◆ DATA SUPPLIED:
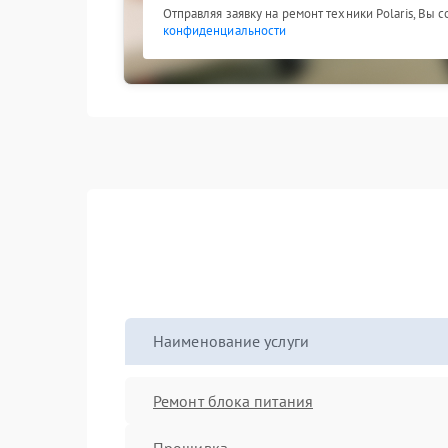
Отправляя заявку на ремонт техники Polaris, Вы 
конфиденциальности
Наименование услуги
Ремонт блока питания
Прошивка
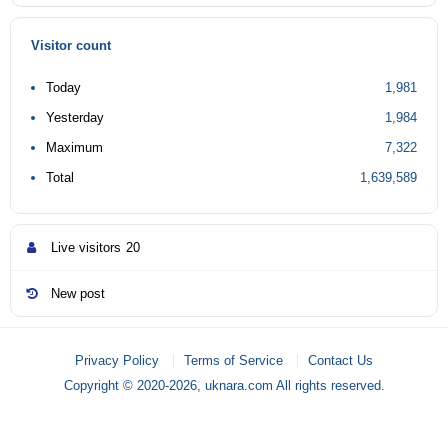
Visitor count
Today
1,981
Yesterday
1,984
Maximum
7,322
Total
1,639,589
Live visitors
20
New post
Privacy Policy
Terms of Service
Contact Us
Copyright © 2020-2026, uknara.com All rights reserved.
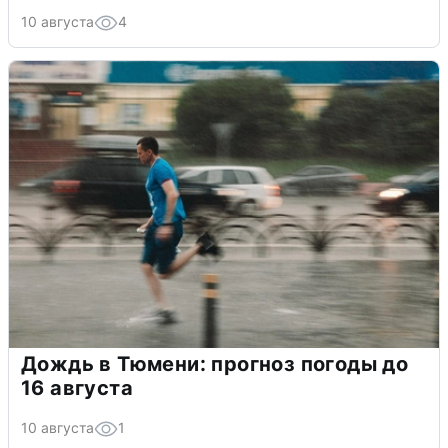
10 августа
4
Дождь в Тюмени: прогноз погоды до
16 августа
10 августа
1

==

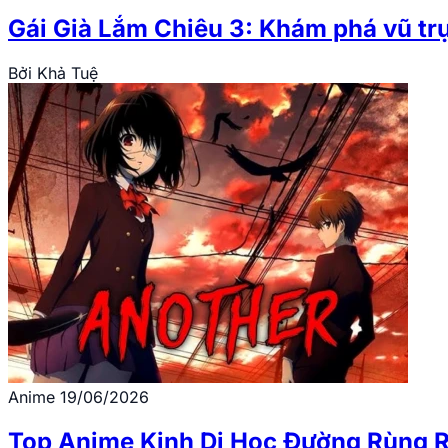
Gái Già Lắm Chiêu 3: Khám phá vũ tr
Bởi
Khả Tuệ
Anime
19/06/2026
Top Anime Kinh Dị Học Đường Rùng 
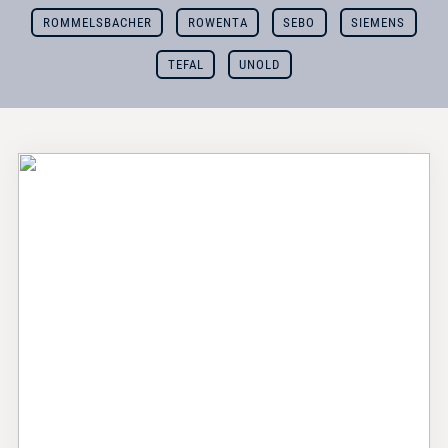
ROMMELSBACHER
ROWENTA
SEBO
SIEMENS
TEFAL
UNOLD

◆ ABOUT THIS TASK: Return every line of the data above in which "Anime" appears.

◆ EXERCISE SOLUTION:
Anime
Top Anime Kinh Dị Học Đường Rùng 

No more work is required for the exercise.